* **Directions**:
The answer must consist only of the lines in the records below from the line with "output [dout_WIDTH - 1 : 0] dout;" to the line with "X1807057Y6240221D01*", both included, copied word for word with every picture left out.

* **Source data**:
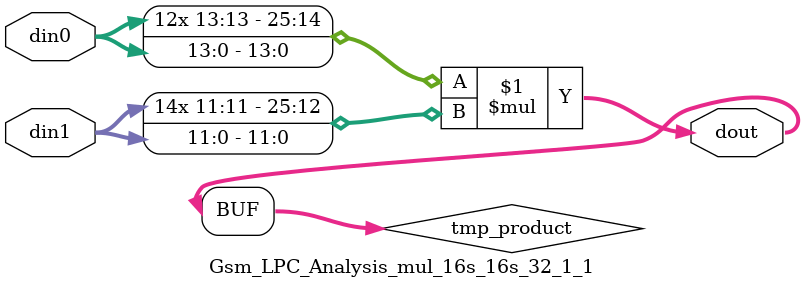
<source format=v>

 module Gsm_LPC_Analysis_mul_16s_16s_32_1_1(din0, din1, dout);  
parameter ID = 1;
parameter NUM_STAGE = 0;
parameter din0_WIDTH = 14;
parameter din1_WIDTH = 12;
parameter dout_WIDTH = 26;
input [din0_WIDTH - 1 : 0] din0; 
input [din1_WIDTH - 1 : 0] din1; 
output [dout_WIDTH - 1 : 0] dout;
wire signed [dout_WIDTH - 1 : 0] tmp_product;
assign tmp_product = $signed(din0) * $signed(din1);
assign dout = tmp_product;
endmodule

</source>
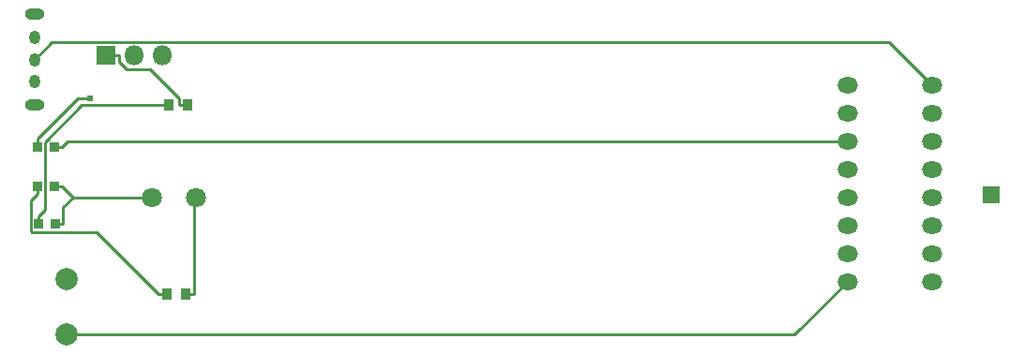
<source format=gtl>
G04 Layer: TopLayer*
G04 EasyEDA v6.5.15, 2022-10-07 13:48:07*
G04 7ec79526355f426bb91a475ea7be51f8,10*
G04 Gerber Generator version 0.2*
G04 Scale: 100 percent, Rotated: No, Reflected: No *
G04 Dimensions in millimeters *
G04 leading zeros omitted , absolute positions ,4 integer and 5 decimal *
%FSLAX45Y45*%
%MOMM*%

%AMMACRO1*21,1,$1,$2,0,0,$3*%
%ADD10C,0.2540*%
%ADD11R,0.8999X1.0000*%
%ADD12MACRO1,0.864X0.8065X90.0000*%
%ADD13R,1.5748X1.5748*%
%ADD14C,1.8000*%
%ADD15C,2.0000*%
%ADD16O,1.7999964X1.7999964*%
%ADD17R,1.8000X1.8000*%
%ADD18O,0.9999979999999999X1.199896*%
%ADD19O,1.7999964X0.9999979999999999*%
%ADD20O,1.82499X1.4599920000000002*%
%ADD21C,0.6096*%

%LPD*%
D10*
X8382000Y5524500D02*
G01*
X1337411Y5524500D01*
X1286611Y5473700D01*
X1218336Y5473700D02*
G01*
X1286611Y5473700D01*
X1080363Y4775200D02*
G01*
X1080363Y4846370D01*
X1080363Y4846370D02*
G01*
X1136091Y4902098D01*
X1136091Y5514720D01*
X1471574Y5850204D01*
X2174316Y5850204D01*
X2178811Y5854700D01*
X2251786Y5854700D02*
G01*
X2178811Y5854700D01*
X2166111Y4140200D02*
G01*
X1604238Y4702073D01*
X1019327Y4702073D01*
X1011936Y4709464D01*
X1011936Y4991201D01*
X1067663Y5046929D01*
X2239086Y4140200D02*
G01*
X2166111Y4140200D01*
X1067663Y5118100D02*
G01*
X1067663Y5046929D01*
X8382000Y4254500D02*
G01*
X7902956Y3775455D01*
X1333500Y3775455D01*
X2348814Y5854700D02*
G01*
X2348814Y5909437D01*
X2088540Y6169710D01*
X1877568Y6169710D01*
X1807057Y6240221D01*
X1807057Y6299200D01*
X2421788Y5854700D02*
G01*
X2348814Y5854700D01*
X1689100Y6299200D02*
G01*
X1807057Y6299200D01*
X2482037Y4140200D02*
G01*
X2482037Y4999837D01*
X2498699Y5016500D01*
X2409088Y4140200D02*
G01*
X2482037Y4140200D01*
X1218336Y5118100D02*
G01*
X1286611Y5118100D01*
X1299311Y4775200D02*
G01*
X1299311Y4927600D01*
X1388211Y5016500D01*
X1286611Y5118100D02*
G01*
X1388211Y5016500D01*
X1388211Y5016500D02*
G01*
X2098700Y5016500D01*
X1231036Y4775200D02*
G01*
X1299311Y4775200D01*
X1041400Y6261074D02*
G01*
X1198702Y6418376D01*
X8758123Y6418376D01*
X9144000Y6032500D01*
X1067663Y5544870D02*
G01*
X1431544Y5908751D01*
X1544320Y5908751D01*
X1067663Y5473700D02*
G01*
X1067663Y5544870D01*
D11*
G01*
X2409096Y4140200D03*
G01*
X2239093Y4140200D03*
G01*
X2421796Y5854700D03*
G01*
X2251793Y5854700D03*
D12*
G01*
X1218324Y5473700D03*
G01*
X1067675Y5473700D03*
G01*
X1231024Y4775200D03*
G01*
X1080375Y4775200D03*
G01*
X1218324Y5118100D03*
G01*
X1067675Y5118100D03*
D13*
G01*
X9677400Y5041900D03*
D14*
G01*
X2098700Y5016500D03*
G01*
X2498699Y5016500D03*
D15*
G01*
X1333500Y4276344D03*
G01*
X1333500Y3775455D03*
D16*
G01*
X2197100Y6299200D03*
G01*
X1943100Y6299200D03*
D17*
G01*
X1689100Y6299200D03*
D18*
G01*
X1041400Y6460962D03*
G01*
X1041400Y6261064D03*
G01*
X1041400Y6061217D03*
D19*
G01*
X1041400Y5851159D03*
G01*
X1041400Y6671045D03*
D20*
G01*
X9144000Y4254500D03*
G01*
X9144000Y4508500D03*
G01*
X9144000Y4762500D03*
G01*
X9144000Y5016500D03*
G01*
X9144000Y5270500D03*
G01*
X9144000Y5524500D03*
G01*
X9144000Y5778500D03*
G01*
X9144000Y6032500D03*
G01*
X8382000Y4254500D03*
G01*
X8382000Y4508500D03*
G01*
X8382000Y4762500D03*
G01*
X8382000Y5016500D03*
G01*
X8382000Y5270500D03*
G01*
X8382000Y5524500D03*
G01*
X8382000Y5778500D03*
G01*
X8382000Y6032500D03*
D21*
G01*
X1544320Y5908751D03*
M02*

</source>
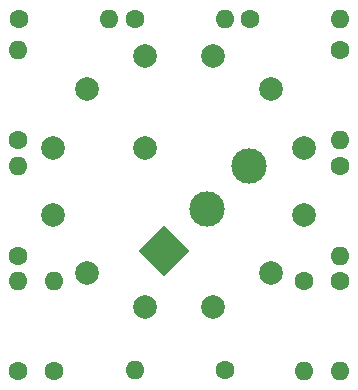
<source format=gbr>
%TF.GenerationSoftware,KiCad,Pcbnew,7.0.6*%
%TF.CreationDate,2023-09-19T12:43:23+08:00*%
%TF.ProjectId,Control Panel Selector Switch Board,436f6e74-726f-46c2-9050-616e656c2053,rev?*%
%TF.SameCoordinates,Original*%
%TF.FileFunction,Soldermask,Bot*%
%TF.FilePolarity,Negative*%
%FSLAX46Y46*%
G04 Gerber Fmt 4.6, Leading zero omitted, Abs format (unit mm)*
G04 Created by KiCad (PCBNEW 7.0.6) date 2023-09-19 12:43:23*
%MOMM*%
%LPD*%
G01*
G04 APERTURE LIST*
G04 Aperture macros list*
%AMRotRect*
0 Rectangle, with rotation*
0 The origin of the aperture is its center*
0 $1 length*
0 $2 width*
0 $3 Rotation angle, in degrees counterclockwise*
0 Add horizontal line*
21,1,$1,$2,0,0,$3*%
G04 Aperture macros list end*
%ADD10C,2.000000*%
%ADD11C,1.600000*%
%ADD12O,1.600000X1.600000*%
%ADD13RotRect,3.000000X3.000000X45.000000*%
%ADD14C,3.000000*%
G04 APERTURE END LIST*
D10*
%TO.C,J6*%
X13453610Y-235419D03*
%TD*%
%TO.C,J3*%
X-18582Y7542756D03*
%TD*%
%TO.C,J9*%
X5675436Y-13707610D03*
%TD*%
%TO.C,J4*%
X5675437Y7542756D03*
%TD*%
%TO.C,J11*%
X-4949748Y-10860603D03*
%TD*%
%TO.C,J10*%
X-18582Y-13707612D03*
%TD*%
%TO.C,J2*%
X-4949749Y4695747D03*
%TD*%
%TO.C,J12*%
X-7796756Y-5929437D03*
%TD*%
%TO.C,J13*%
X0Y-254000D03*
%TD*%
%TO.C,J5*%
X10606601Y4695748D03*
%TD*%
%TO.C,J1*%
X-7796757Y-235417D03*
%TD*%
%TO.C,J7*%
X13453611Y-5929437D03*
%TD*%
%TO.C,J8*%
X10606602Y-10860602D03*
%TD*%
D11*
%TO.C,R6*%
X16510000Y8001000D03*
D12*
X16510000Y381000D03*
%TD*%
D11*
%TO.C,R1*%
X-10795000Y-9398000D03*
D12*
X-10795000Y-1778000D03*
%TD*%
D13*
%TO.C,J14*%
X1602133Y-8989282D03*
D14*
X5194235Y-5397180D03*
X8786338Y-1805077D03*
%TD*%
D11*
%TO.C,R5*%
X8890000Y10668000D03*
D12*
X16510000Y10668000D03*
%TD*%
D11*
%TO.C,R2*%
X-10795000Y381000D03*
D12*
X-10795000Y8001000D03*
%TD*%
D11*
%TO.C,R8*%
X16510000Y-11557000D03*
D12*
X16510000Y-19177000D03*
%TD*%
D11*
%TO.C,R7*%
X16510000Y-1778000D03*
D12*
X16510000Y-9398000D03*
%TD*%
D11*
%TO.C,R4*%
X-889000Y10668000D03*
D12*
X6731000Y10668000D03*
%TD*%
D11*
%TO.C,R11*%
X-7747000Y-19177000D03*
D12*
X-7747000Y-11557000D03*
%TD*%
D11*
%TO.C,R9*%
X13462000Y-11557000D03*
D12*
X13462000Y-19177000D03*
%TD*%
D11*
%TO.C,R10*%
X6731000Y-19050000D03*
D12*
X-889000Y-19050000D03*
%TD*%
D11*
%TO.C,R3*%
X-10668000Y10668000D03*
D12*
X-3048000Y10668000D03*
%TD*%
D11*
%TO.C,R12*%
X-10795000Y-19177000D03*
D12*
X-10795000Y-11557000D03*
%TD*%
M02*

</source>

* **Exercise result**:
output [dout_WIDTH - 1 : 0] dout;
wire signed [dout_WIDTH - 1 : 0] tmp_product;
assign tmp_product = $signed(din0) * $signed(din1);
assign dout = tmp_product;
endmodule

</source>
<source format=gtl>
G04 Layer: TopLayer*
G04 EasyEDA v6.5.15, 2022-10-07 13:48:07*
G04 7ec79526355f426bb91a475ea7be51f8,10*
G04 Gerber Generator version 0.2*
G04 Scale: 100 percent, Rotated: No, Reflected: No *
G04 Dimensions in millimeters *
G04 leading zeros omitted , absolute positions ,4 integer and 5 decimal *
%FSLAX45Y45*%
%MOMM*%

%AMMACRO1*21,1,$1,$2,0,0,$3*%
%ADD10C,0.2540*%
%ADD11R,0.8999X1.0000*%
%ADD12MACRO1,0.864X0.8065X90.0000*%
%ADD13R,1.5748X1.5748*%
%ADD14C,1.8000*%
%ADD15C,2.0000*%
%ADD16O,1.7999964X1.7999964*%
%ADD17R,1.8000X1.8000*%
%ADD18O,0.9999979999999999X1.199896*%
%ADD19O,1.7999964X0.9999979999999999*%
%ADD20O,1.82499X1.4599920000000002*%
%ADD21C,0.6096*%

%LPD*%
D10*
X8382000Y5524500D02*
G01*
X1337411Y5524500D01*
X1286611Y5473700D01*
X1218336Y5473700D02*
G01*
X1286611Y5473700D01*
X1080363Y4775200D02*
G01*
X1080363Y4846370D01*
X1080363Y4846370D02*
G01*
X1136091Y4902098D01*
X1136091Y5514720D01*
X1471574Y5850204D01*
X2174316Y5850204D01*
X2178811Y5854700D01*
X2251786Y5854700D02*
G01*
X2178811Y5854700D01*
X2166111Y4140200D02*
G01*
X1604238Y4702073D01*
X1019327Y4702073D01*
X1011936Y4709464D01*
X1011936Y4991201D01*
X1067663Y5046929D01*
X2239086Y4140200D02*
G01*
X2166111Y4140200D01*
X1067663Y5118100D02*
G01*
X1067663Y5046929D01*
X8382000Y4254500D02*
G01*
X7902956Y3775455D01*
X1333500Y3775455D01*
X2348814Y5854700D02*
G01*
X2348814Y5909437D01*
X2088540Y6169710D01*
X1877568Y6169710D01*
X1807057Y6240221D01*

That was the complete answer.